Doctor of Education (EdD)


Teaching and Leadership


Roger Hiemstra


Women's studies, Older women, Marital status, Salamon-Conte Life Satisfaction in the Elderly Scale, Geriatrics

Subject Categories



The majority of older females are widows whose psychological well-being is of societal interest. The primary focus of this study was to explore the relationship between life satisfaction and participation in learning activity for widows. Also hypotheses were tested for relationships among participation, learning orientation and selected demographic variables. Participation in learning activity was measured by number of learning projects and number of hours spent learning. Findings for widows were compared to other marital groups.

Eighty-seven subjects consisting of 54 widowed, 16 married, 9 separated/divorced and 8 never-married women living in two subsidized senior housing developments in southern Rhode Island participated in the study. Their ages ranged from 57-90 years with a mean of 72.5 years; they had an average of 10.3 years of formal schooling and 13.6 years of widowhood.

Each woman was administered the Salamon-Conte Life Satisfaction in the Elderly Scale, Tough's Interview Schedule, and researcher designed questions on learning orientation. Widows showed significant (p < .05) positive correlation between over-all life satisfaction and participation in learning activity. Correlations between life satisfaction and number of learning projects and life satisfaction and number of hours spent learning were .29 and .25, respectively.

Subjects showed significant correlations between participation and life satisfaction factors, particularly with taking pleasure in daily activities and positive moodtone. Divorced or separated women were significantly "worse-off" than widows on the sense of achievement and financial security factors. Results also showed widows more expressive in their learning orientation than non-widows.

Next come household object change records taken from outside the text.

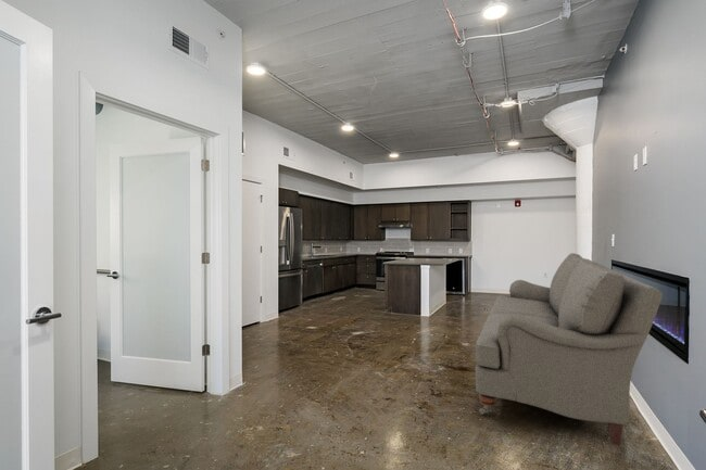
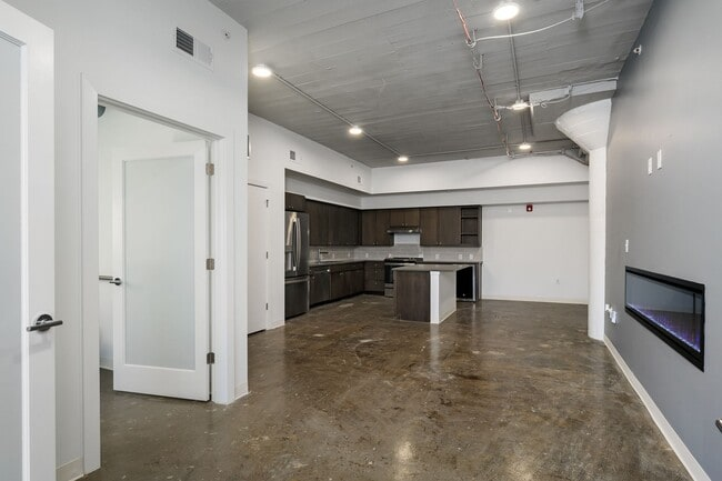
- sofa [475,252,664,446]
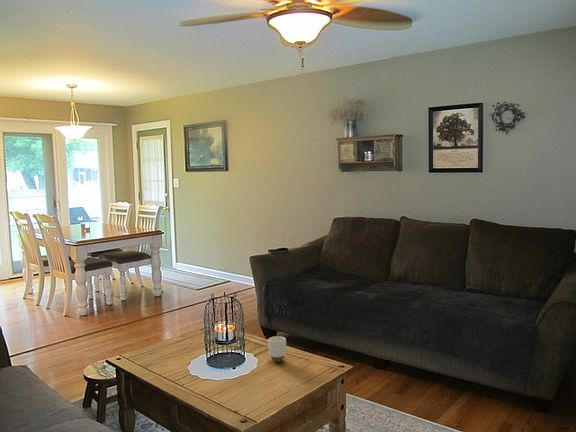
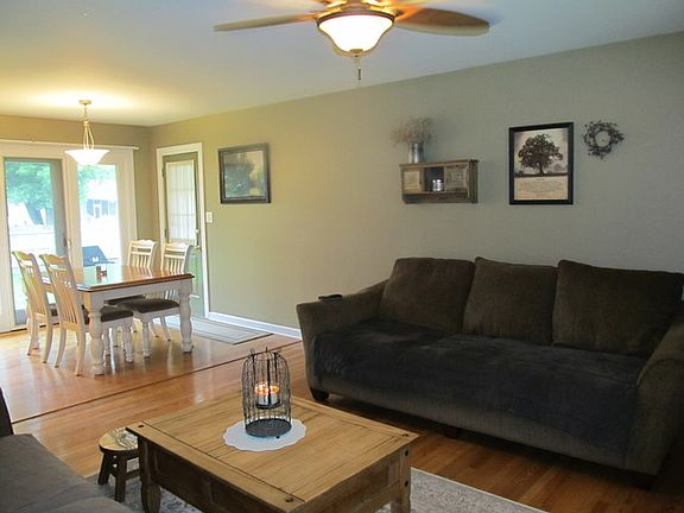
- mug [267,335,287,363]
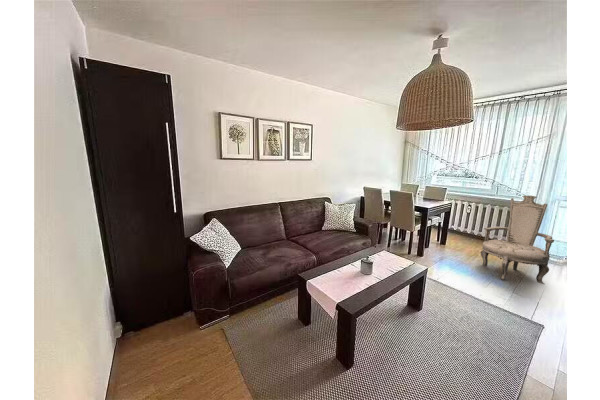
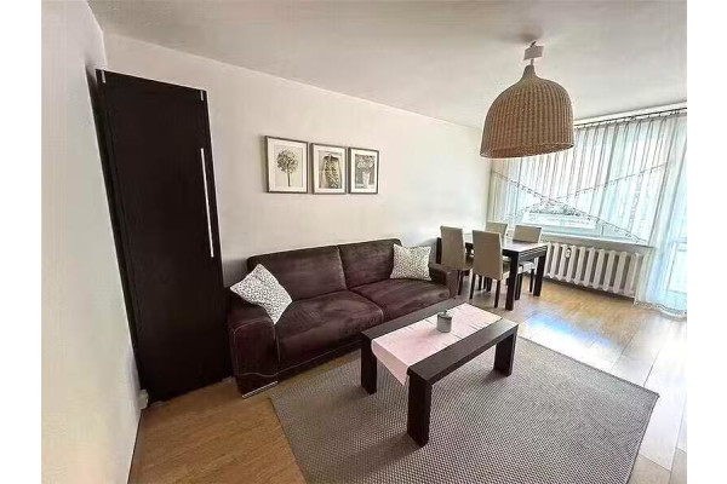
- armchair [480,194,555,285]
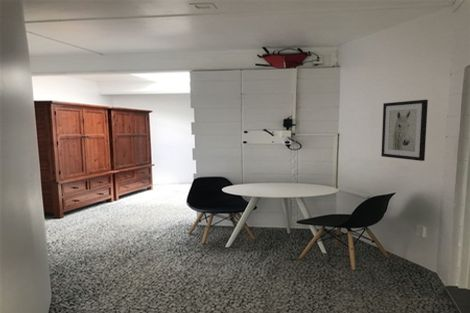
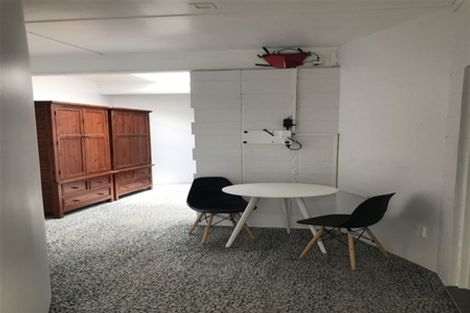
- wall art [380,99,429,162]
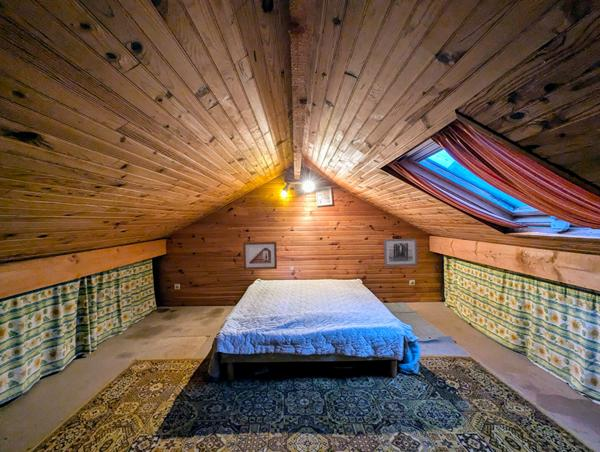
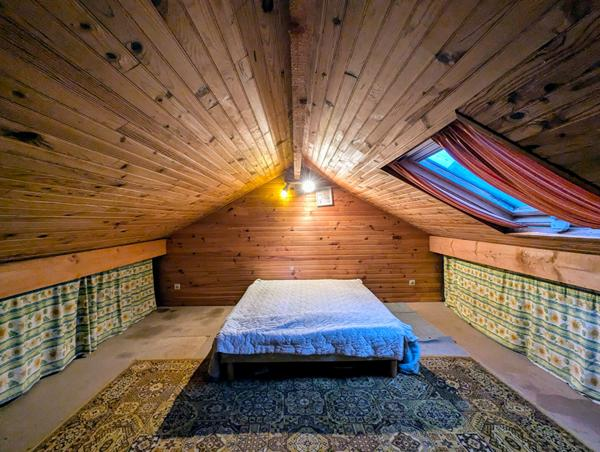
- picture frame [242,241,278,271]
- wall art [383,238,419,267]
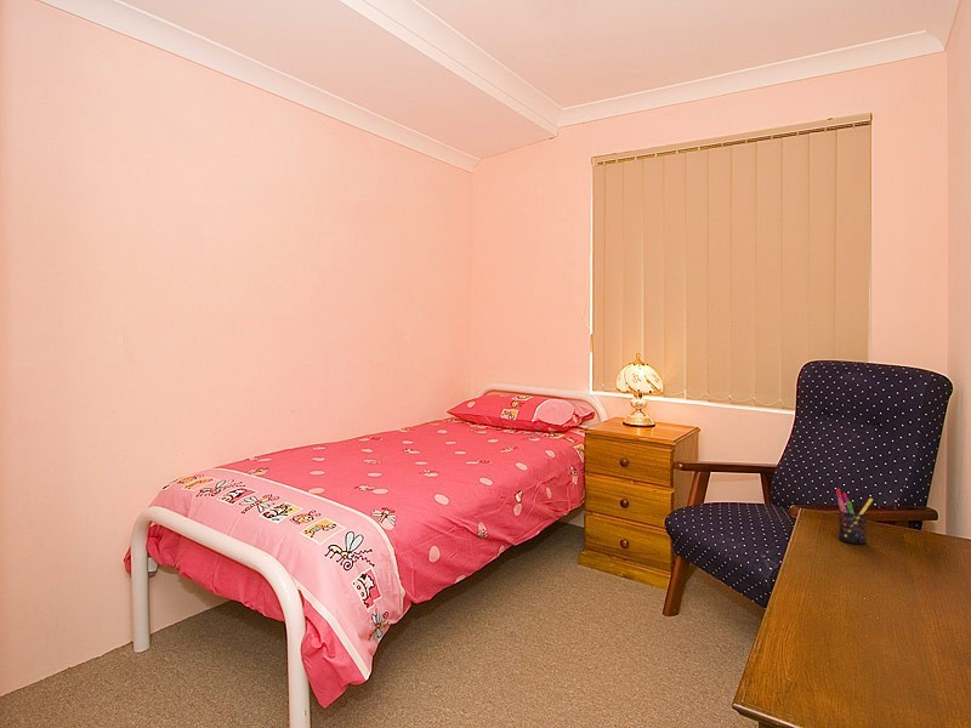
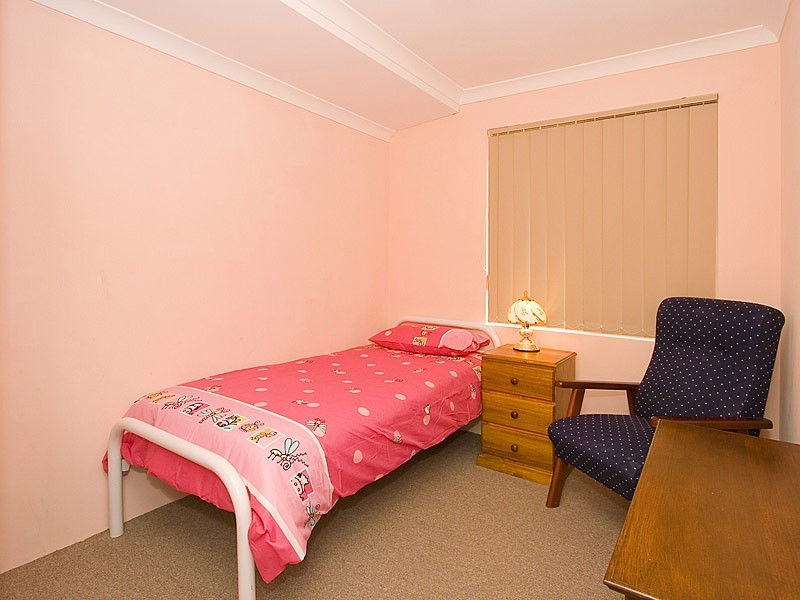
- pen holder [833,488,874,545]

Findings indicate that participation in learning activity is related to enhancing life satisfaction. Gerontologists and adult educators may consider promoting learning activity as a strategy for increasing psychological well-being. It is recommended that studies in the future explore the relationship between participation in learning activity and life satisfaction on a larger and broader based sample for all marital categories. It is also suggested that research be directed toward further refining the relationship between participation and life satisfaction variables. In addition, scholars are encouraged to investigate the relationship between learning orientation and life span development.